TASK OBJECTIVE:
Search the records for the string "always" and return each line that has it.
DATA SUPPLIED: Begin
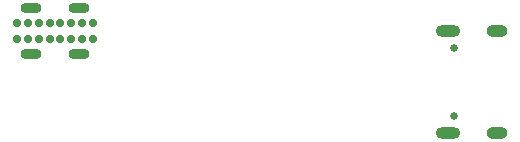
<source format=gbs>
G04 #@! TF.GenerationSoftware,KiCad,Pcbnew,8.0.3*
G04 #@! TF.CreationDate,2024-07-02T16:51:36-07:00*
G04 #@! TF.ProjectId,canary,63616e61-7279-42e6-9b69-6361645f7063,rev?*
G04 #@! TF.SameCoordinates,PX2faf080PY2faf080*
G04 #@! TF.FileFunction,Soldermask,Bot*
G04 #@! TF.FilePolarity,Negative*
%FSLAX46Y46*%
G04 Gerber Fmt 4.6, Leading zero omitted, Abs format (unit mm)*
G04 Created by KiCad (PCBNEW 8.0.3) date 2024-07-02 16:51:36*
%MOMM*%
%LPD*%
G01*
G04 APERTURE LIST*
%ADD10C,0.700000*%
%ADD11O,1.800000X0.900000*%
%ADD12C,0.650000*%
%ADD13O,2.100000X1.000000*%
%ADD14O,1.800000X1.000000*%
G04 APERTURE END LIST*
D10*
X35750000Y-23300000D03*
X36700000Y-23300000D03*
X37650000Y-23300000D03*
X38550000Y-23300000D03*
X39450000Y-23300000D03*
X40350000Y-23300000D03*
X41300000Y-23300000D03*
X42250000Y-23300000D03*
X42250000Y-24700000D03*
X41300000Y-24700000D03*
X40350000Y-24700000D03*
X39450000Y-24700000D03*
X38550000Y-24700000D03*
X37650000Y-24700000D03*
X36700000Y-24700000D03*
X35750000Y-24700000D03*
D11*
X37000000Y-22070000D03*
X37000000Y-25930000D03*
X41000000Y-22070000D03*
X41000000Y-25930000D03*
D12*
X72815000Y-31190000D03*
X72815000Y-25410000D03*
D13*
X72315000Y-32620000D03*
X72315000Y-23980000D03*
D14*
X76465000Y-32620000D03*
X76465000Y-23980000D03*
M02*

</source>
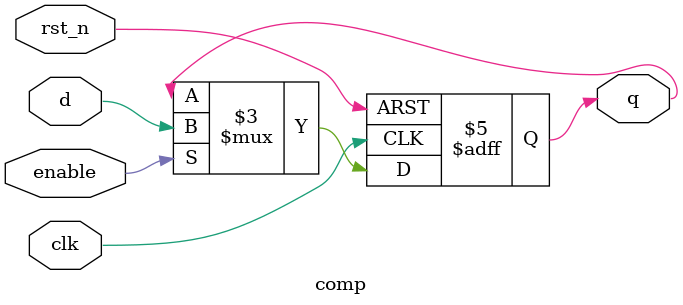
<source format=v>
module comp(rst_n, enable, clk, q, d);
    input d, rst_n, clk, enable;
    output q;
    
    wire d, rst_n, clk, enable;
    reg q;
    
    always @(posedge clk or negedge rst_n) begin
        if (!rst_n) begin
            q <= 10'd0;
        end
        else begin
            if (enable) begin
                q <= d;
            end
        end
    end

endmodule
</source>
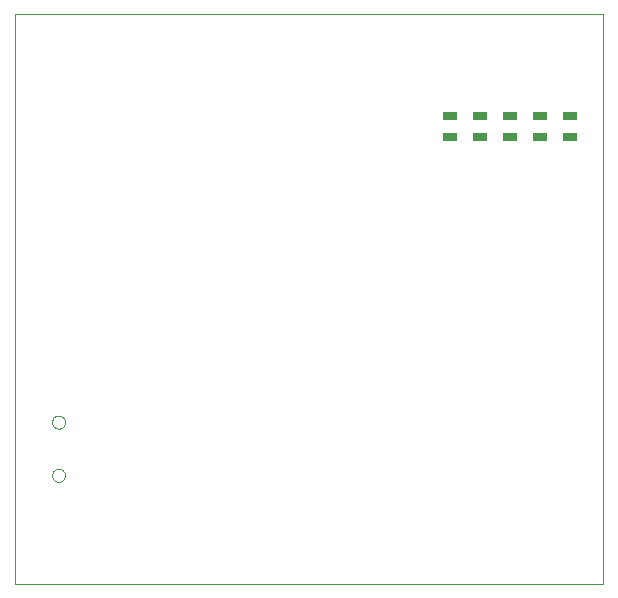
<source format=gbp>
G75*
G70*
%OFA0B0*%
%FSLAX24Y24*%
%IPPOS*%
%LPD*%
%AMOC8*
5,1,8,0,0,1.08239X$1,22.5*
%
%ADD10C,0.0000*%
%ADD11R,0.0472X0.0315*%
D10*
X005648Y000150D02*
X025268Y000150D01*
X025268Y019146D01*
X005648Y019146D01*
X005648Y000150D01*
X006892Y003764D02*
X006894Y003793D01*
X006900Y003821D01*
X006909Y003849D01*
X006922Y003875D01*
X006939Y003898D01*
X006958Y003920D01*
X006980Y003939D01*
X007005Y003954D01*
X007031Y003967D01*
X007059Y003975D01*
X007087Y003980D01*
X007116Y003981D01*
X007145Y003978D01*
X007173Y003971D01*
X007200Y003961D01*
X007226Y003947D01*
X007249Y003930D01*
X007270Y003910D01*
X007288Y003887D01*
X007303Y003862D01*
X007314Y003835D01*
X007322Y003807D01*
X007326Y003778D01*
X007326Y003750D01*
X007322Y003721D01*
X007314Y003693D01*
X007303Y003666D01*
X007288Y003641D01*
X007270Y003618D01*
X007249Y003598D01*
X007226Y003581D01*
X007200Y003567D01*
X007173Y003557D01*
X007145Y003550D01*
X007116Y003547D01*
X007087Y003548D01*
X007059Y003553D01*
X007031Y003561D01*
X007005Y003574D01*
X006980Y003589D01*
X006958Y003608D01*
X006939Y003630D01*
X006922Y003653D01*
X006909Y003679D01*
X006900Y003707D01*
X006894Y003735D01*
X006892Y003764D01*
X006892Y005536D02*
X006894Y005565D01*
X006900Y005593D01*
X006909Y005621D01*
X006922Y005647D01*
X006939Y005670D01*
X006958Y005692D01*
X006980Y005711D01*
X007005Y005726D01*
X007031Y005739D01*
X007059Y005747D01*
X007087Y005752D01*
X007116Y005753D01*
X007145Y005750D01*
X007173Y005743D01*
X007200Y005733D01*
X007226Y005719D01*
X007249Y005702D01*
X007270Y005682D01*
X007288Y005659D01*
X007303Y005634D01*
X007314Y005607D01*
X007322Y005579D01*
X007326Y005550D01*
X007326Y005522D01*
X007322Y005493D01*
X007314Y005465D01*
X007303Y005438D01*
X007288Y005413D01*
X007270Y005390D01*
X007249Y005370D01*
X007226Y005353D01*
X007200Y005339D01*
X007173Y005329D01*
X007145Y005322D01*
X007116Y005319D01*
X007087Y005320D01*
X007059Y005325D01*
X007031Y005333D01*
X007005Y005346D01*
X006980Y005361D01*
X006958Y005380D01*
X006939Y005402D01*
X006922Y005425D01*
X006909Y005451D01*
X006900Y005479D01*
X006894Y005507D01*
X006892Y005536D01*
D11*
X020148Y015046D03*
X021148Y015046D03*
X021148Y015754D03*
X020148Y015754D03*
X022148Y015754D03*
X022148Y015046D03*
X023148Y015046D03*
X023148Y015754D03*
X024148Y015754D03*
X024148Y015046D03*
M02*

</source>
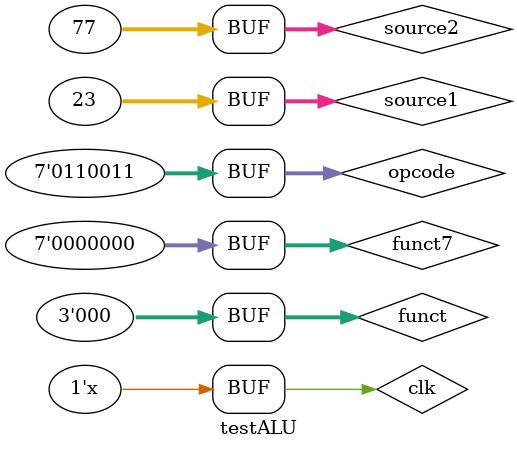
<source format=v>
`timescale 1ns / 1ps

/*
    By: Donovan Reynolds
*/

module testALU();

reg clk;
reg [31:0]  source1;
reg [31:0]  source2;
reg [31:0]  result;
wire [2:0]  funct;
wire [6:0]  funct7;
wire [6:0]  opcode;


wire [31:0] resultConnection;


initial clk = 0;
initial source1 = 23;
initial source2 = 77;
initial result = 0;

assign funct = 3'b000;
assign funct7 = 7'b0;
assign opcode = 7'b0110011;

ALU alu (.result(resultConnection), .source1(source1), .source2(source2), .funct(funct),.funct7(funct7),.opcode(opcode),.clk(clk));

always @(posedge clk) begin
    result <= resultConnection;
end

always #1 clk = ~clk;


endmodule

</source>
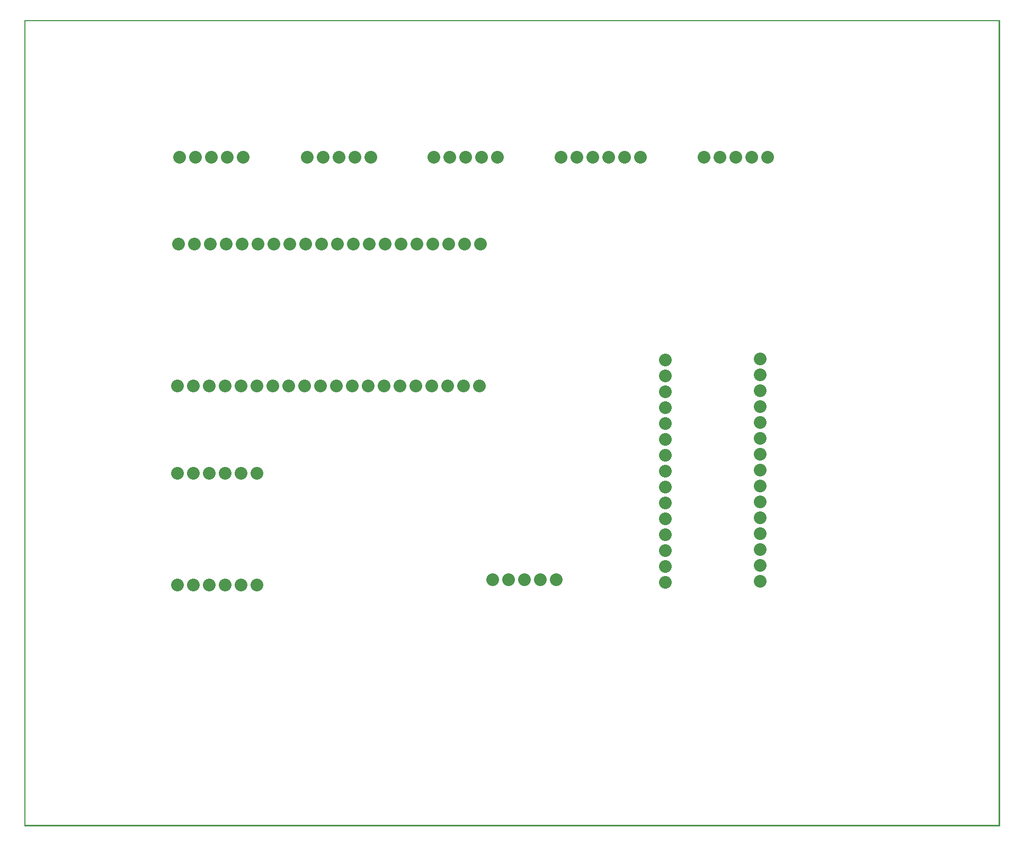
<source format=gbr>
%FSLAX44Y44*%
%OFA0.0000B0.0000*%
%SFA1B1*%
%MOMM*%
%ADD10C,0.0000X0.0000X0.0000*%
%ADD11C,0.2032X0.0000X0.0000*%
%ADD12C,2.0320X0.0000X0.0000*%
%LNTOP*%
%LPD*%
G54D10*
X-1424216Y794816D2*
X-1424216Y-494016D1*
X134516Y794816D2*
X-1424216Y794816D1*
X134516Y-494016D2*
X134516Y794816D1*
X-1424216Y-494016D2*
X134516Y-494016D1*
G54D11*
X-1423200Y793800D2*
X-1423200Y-493000D1*
X133500Y793800D2*
X-1423200Y793800D1*
X133500Y-493000D2*
X133500Y793800D1*
X-1423200Y-493000D2*
X133500Y-493000D1*
G54D12*
X-1074200Y575000D3*
X-1099600Y575000D3*
X-1125000Y575000D3*
X-1150400Y575000D3*
X-1175800Y575000D3*
X-236000Y575000D3*
X-261400Y575000D3*
X-286800Y575000D3*
X-312200Y575000D3*
X-337600Y575000D3*
X-1052900Y69800D3*
X-1078300Y69800D3*
X-1103700Y69800D3*
X-1129100Y69800D3*
X-1154500Y69800D3*
X-1179900Y69800D3*
X-870800Y575000D3*
X-896200Y575000D3*
X-921600Y575000D3*
X-947000Y575000D3*
X-972400Y575000D3*
X-675800Y-100000D3*
X-650400Y-100000D3*
X-625000Y-100000D3*
X-599600Y-100000D3*
X-574200Y-100000D3*
X-667800Y575000D3*
X-693200Y575000D3*
X-718600Y575000D3*
X-744000Y575000D3*
X-769400Y575000D3*
X-1179900Y-108420D3*
X-1154500Y-108420D3*
X-1129100Y-108420D3*
X-1103700Y-108420D3*
X-1078300Y-108420D3*
X-1052900Y-108420D3*
X-439400Y575000D3*
X-464800Y575000D3*
X-490200Y575000D3*
X-515600Y575000D3*
X-541000Y575000D3*
X-566400Y575000D3*
X-400000Y251200D3*
X-400000Y225800D3*
X-400000Y200400D3*
X-400000Y175000D3*
X-400000Y149600D3*
X-400000Y124200D3*
X-400000Y98800D3*
X-400000Y73400D3*
X-400000Y48000D3*
X-400000Y22600D3*
X-400000Y-2800D3*
X-400000Y-28200D3*
X-400000Y-53600D3*
X-400000Y-79000D3*
X-400000Y-104400D3*
X-248070Y-102590D3*
X-248070Y-77190D3*
X-248070Y-51790D3*
X-248070Y-26390D3*
X-248070Y-990D3*
X-248070Y24410D3*
X-248070Y49810D3*
X-248070Y75210D3*
X-248070Y100610D3*
X-248070Y126010D3*
X-248070Y151410D3*
X-248070Y176810D3*
X-248070Y202210D3*
X-248070Y227610D3*
X-248070Y253010D3*
X-1179800Y209600D3*
X-1154400Y209600D3*
X-1129000Y209600D3*
X-1103600Y209600D3*
X-1078200Y209600D3*
X-1052800Y209600D3*
X-1027400Y209600D3*
X-1002000Y209600D3*
X-976600Y209600D3*
X-951200Y209600D3*
X-925800Y209600D3*
X-900400Y209600D3*
X-875000Y209600D3*
X-849600Y209600D3*
X-824200Y209600D3*
X-798800Y209600D3*
X-773400Y209600D3*
X-748000Y209600D3*
X-722600Y209600D3*
X-697200Y209600D3*
X-695200Y436600D3*
X-720600Y436600D3*
X-746000Y436600D3*
X-771400Y436600D3*
X-796800Y436600D3*
X-822200Y436600D3*
X-847600Y436600D3*
X-873000Y436600D3*
X-898400Y436600D3*
X-923800Y436600D3*
X-949200Y436600D3*
X-974600Y436600D3*
X-1000000Y436600D3*
X-1025400Y436600D3*
X-1050800Y436600D3*
X-1076200Y436600D3*
X-1101600Y436600D3*
X-1127000Y436600D3*
X-1152400Y436600D3*
X-1177800Y436600D3*
M02*

</source>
DATA SUPPLIED: End
OUTPUT BELOW:
    always @(posedge clk or negedge rst_n) begin
always @(posedge clk) begin
always #1 clk = ~clk;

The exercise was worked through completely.